─── Texte fourni
Les députés ont le revolver sur la tempe : l’Etat a jusqu’au 12 janvier pour résoudre les problèmes d’indépendance de l’Autorité de protection des donnés. Comment ? En mettant fin aux incompatibilités légales et autres conflits d’in- térêts de ses membres. Sont très clairement visés par la Commission (sans les nommer) : Frank Robben qui, entre de multiples casquettes, gere la quasi-totalité des systèmes de gestion de données de la crise covid ; Bart Preneel, le cryptologue de la KULeuven, également membre du Comité de sécurité de l’information. Mais aussi David Stevens, le président de l’APD. Même s’il se défend d’être visé par la procédure, la Commission épingle sa participation à la task force « Data Against Corona », mise en place par le gouvernement au début de la crise pour gérer, entre autres, le « tracing ».
──────
─── Données sources
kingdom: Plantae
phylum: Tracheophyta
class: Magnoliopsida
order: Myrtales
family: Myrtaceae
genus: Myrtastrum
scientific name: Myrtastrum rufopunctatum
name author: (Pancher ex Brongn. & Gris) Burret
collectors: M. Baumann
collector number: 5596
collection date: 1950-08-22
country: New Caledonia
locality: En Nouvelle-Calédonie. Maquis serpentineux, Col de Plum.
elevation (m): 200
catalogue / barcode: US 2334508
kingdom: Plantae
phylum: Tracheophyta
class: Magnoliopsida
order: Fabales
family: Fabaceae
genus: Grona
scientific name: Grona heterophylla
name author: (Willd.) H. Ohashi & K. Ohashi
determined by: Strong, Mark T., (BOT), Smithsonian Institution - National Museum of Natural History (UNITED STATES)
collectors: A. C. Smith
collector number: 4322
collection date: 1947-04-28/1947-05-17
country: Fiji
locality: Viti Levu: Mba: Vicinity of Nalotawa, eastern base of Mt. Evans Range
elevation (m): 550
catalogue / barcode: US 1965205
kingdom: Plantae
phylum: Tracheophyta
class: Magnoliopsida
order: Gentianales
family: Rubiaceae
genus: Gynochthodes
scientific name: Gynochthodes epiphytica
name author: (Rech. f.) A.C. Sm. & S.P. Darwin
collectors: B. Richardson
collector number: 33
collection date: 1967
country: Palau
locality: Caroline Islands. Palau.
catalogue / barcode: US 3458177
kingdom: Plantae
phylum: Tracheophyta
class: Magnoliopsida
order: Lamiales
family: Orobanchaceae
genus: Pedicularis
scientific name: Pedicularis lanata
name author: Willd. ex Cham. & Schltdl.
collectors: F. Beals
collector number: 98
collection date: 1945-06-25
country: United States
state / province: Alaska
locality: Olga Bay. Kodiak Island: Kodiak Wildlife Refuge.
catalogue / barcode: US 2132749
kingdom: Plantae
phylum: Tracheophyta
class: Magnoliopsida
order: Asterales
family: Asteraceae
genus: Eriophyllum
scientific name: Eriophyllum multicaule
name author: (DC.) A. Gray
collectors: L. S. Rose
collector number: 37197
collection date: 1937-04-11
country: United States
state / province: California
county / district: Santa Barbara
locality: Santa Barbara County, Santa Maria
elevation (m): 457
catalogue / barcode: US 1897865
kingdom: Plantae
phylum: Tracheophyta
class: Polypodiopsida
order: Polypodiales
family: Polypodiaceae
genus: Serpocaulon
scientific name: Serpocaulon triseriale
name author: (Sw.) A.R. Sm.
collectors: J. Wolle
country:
──────
- _Consigne_: Selon le texte fourni, jusqu'à quand l'État a-t-il pour résoudre les problèmes d'indépendance de l'APD ?

- _Exercice corrigé_: Jusqu'au 12 janvier.